56:電気 

 

 

 

 

昔、むかし。

一度だけ母に聞いたことがある。

 

「人を好きになるってどんな感じがするの?」

母は、笑って答えた。

「そうねぇ、電気が通るの」

「電気?」

「・・・そう。ビリっとしたり、ちくっとしたり、じわじわ来たり」

 

深く考え込む私に、母は優しく言ってくれた。

「あの感じは、うまく説明できないの。・・・でもね、必ずわかるわ。その時が来たら」

 

その時が来たら。

 

 

『その時』は、いつ来るのだろう。

その時を私は、じっと待った。

本当にただじっと。
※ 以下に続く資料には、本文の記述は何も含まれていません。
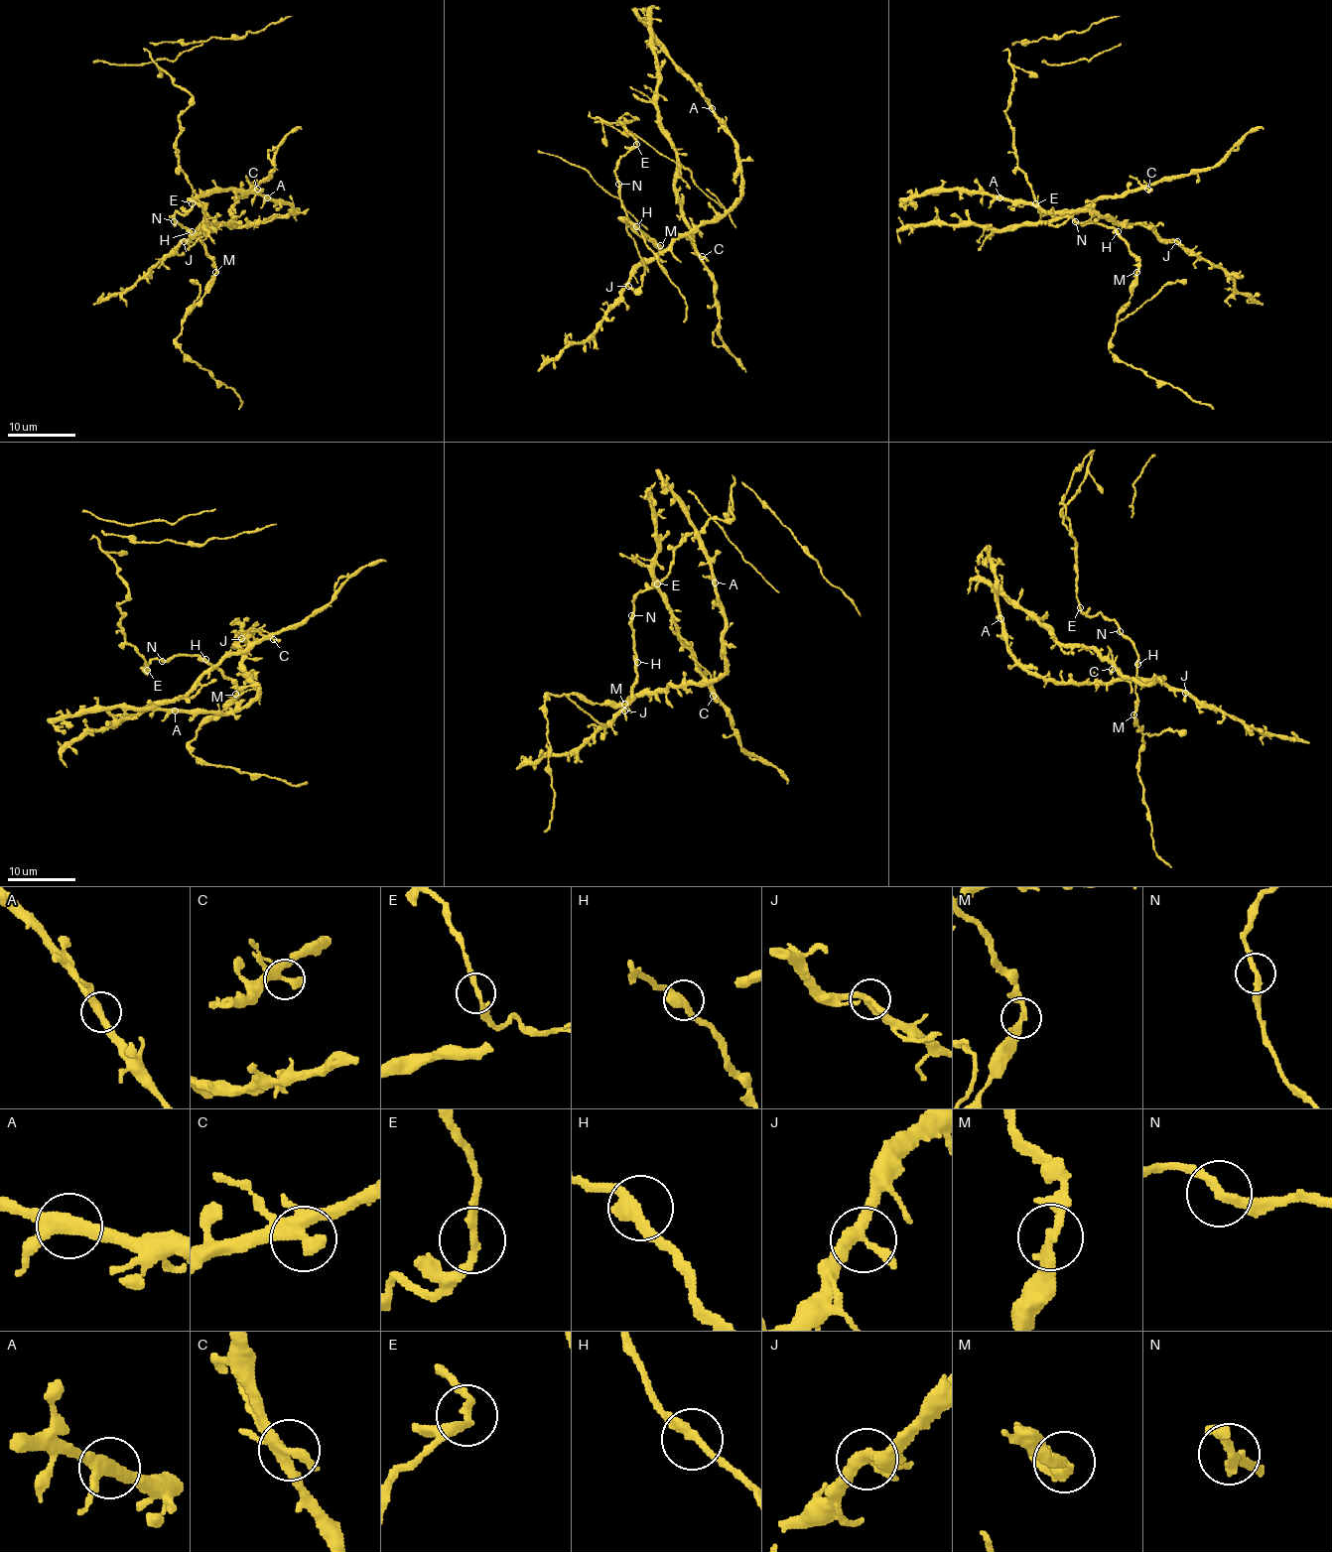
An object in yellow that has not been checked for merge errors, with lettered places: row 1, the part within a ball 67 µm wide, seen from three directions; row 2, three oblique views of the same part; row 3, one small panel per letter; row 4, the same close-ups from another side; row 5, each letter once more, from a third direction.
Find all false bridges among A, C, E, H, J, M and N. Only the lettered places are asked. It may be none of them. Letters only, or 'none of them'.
M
何もせずに待ち続けた。

その時が来たのに気づかないくらいに。

 

 

 

 

初めに電気が通ったのは、あの人の部屋での事だった。

突然、襟元をぐっと掴まれた。

 

「殺らなきゃ、お前が殺されるぞ」

 

その瞬間、息が詰まった。

 

最初は、違う痺れだと思った。

あの人は、言ったのだ。

『人を殺せ』と。

 

その言葉の方が、私の中でずっしりと重かった。

人の命を犠牲にしてまで、自分は生きる意味などないと思った。

どうして、この人はそんな恐ろしい事を口にするのだろう。

怖くてたまらなかった。

 

その言葉が重過ぎて、その時の自分の気持ちにまで気づかなかったのだ。

 

 

電気を認識したのは、それから少ししてから。

 

きっかけは、またあの人の言葉だった。

 

もう朽ちた映画館。

あそこの匂いは、きっと忘れない。

埃っぽくって、息の詰まるような。

 

その中で、あの人は愛用の煙草を静かに吸った。

いつものように、自然な動作で。

それでも、どこか懐かしそうに、味わうように。

最期の一服。

あの人はそう思っていたのだろうか。

 

一通り、自分の「真実」を言うだけ言って、

あの人は私の言葉を背中で聞いていた。

私の方から見えるのは、その背中と昇る紫煙だけ。

 

いつもと同じようにしか見えなかったけれど、いつもよりも大きく感じる背中。

そして、なによりも小さく、儚い背中。

 

「・・・お前には、生きてて欲しいんだよ」

 

その言葉を聞いたとき、頭が真っ白になった。

 

私の方からは、あの人の表情が伺えない。

その言葉を、どんな顔で言っているのか知りたかった。

 

笑っていて欲しいと思った。

いつもみたいに、私を馬鹿にして。

数分後には「冗談だよ」と笑い飛ばせるような。

 

 

 

ようやくわかった。

「殺らなきゃ、お前が殺されるぞ」

あれは、自分を守れなどという彼の親切心などではなかったのだ。

 

誰を犠牲にしても、あの人は私に生き残って欲しかったのだ。

妹さんと同じ年齢だと言う、私に。

例え、自分が息絶えてしまっても。

 

 

「法も、正義も、その瞬間は何も守ってくれない」

あの人は、そうも言った。

 

だから、法や正義の代わりに、その言葉で私を守ろうとしたのだ。

その言葉が、あの人の手の代わりに私の身を守ってくれる。

心の奥に響けば響くほど。

 

でもね、私だってそうなんですよ。

誰よりも、貴方に生きていて欲しいんです。

 

そう言おうとしたのに、唇が、喉が、体が言う事をきかなかった。

 

時間差で感じた初めての電気は、何よりも強く、私の全身を痺れさせた。

大きすぎて、それと気づかないほどに。

 

言葉の代わりに、涙が目の前で滲んだ。

 

お母さん、私が見つけたものはそんなにいいものじゃなかったよ。

どちらかと言えば、きっとそれは苦しくて、痛いもの。

 

でも、それでも。

守りたいの。

私には出来ないかもは知れないけれど。

 

だって、電気を感じちゃったんだもん。

時間差で来る、意地悪な電気。

あの人らしいのか、私らしいのか、それはわからないけれど。

 

頑張ってみるね。

ただ、純粋に生きてて欲しいから。

 

大好きなあの人に届きますように。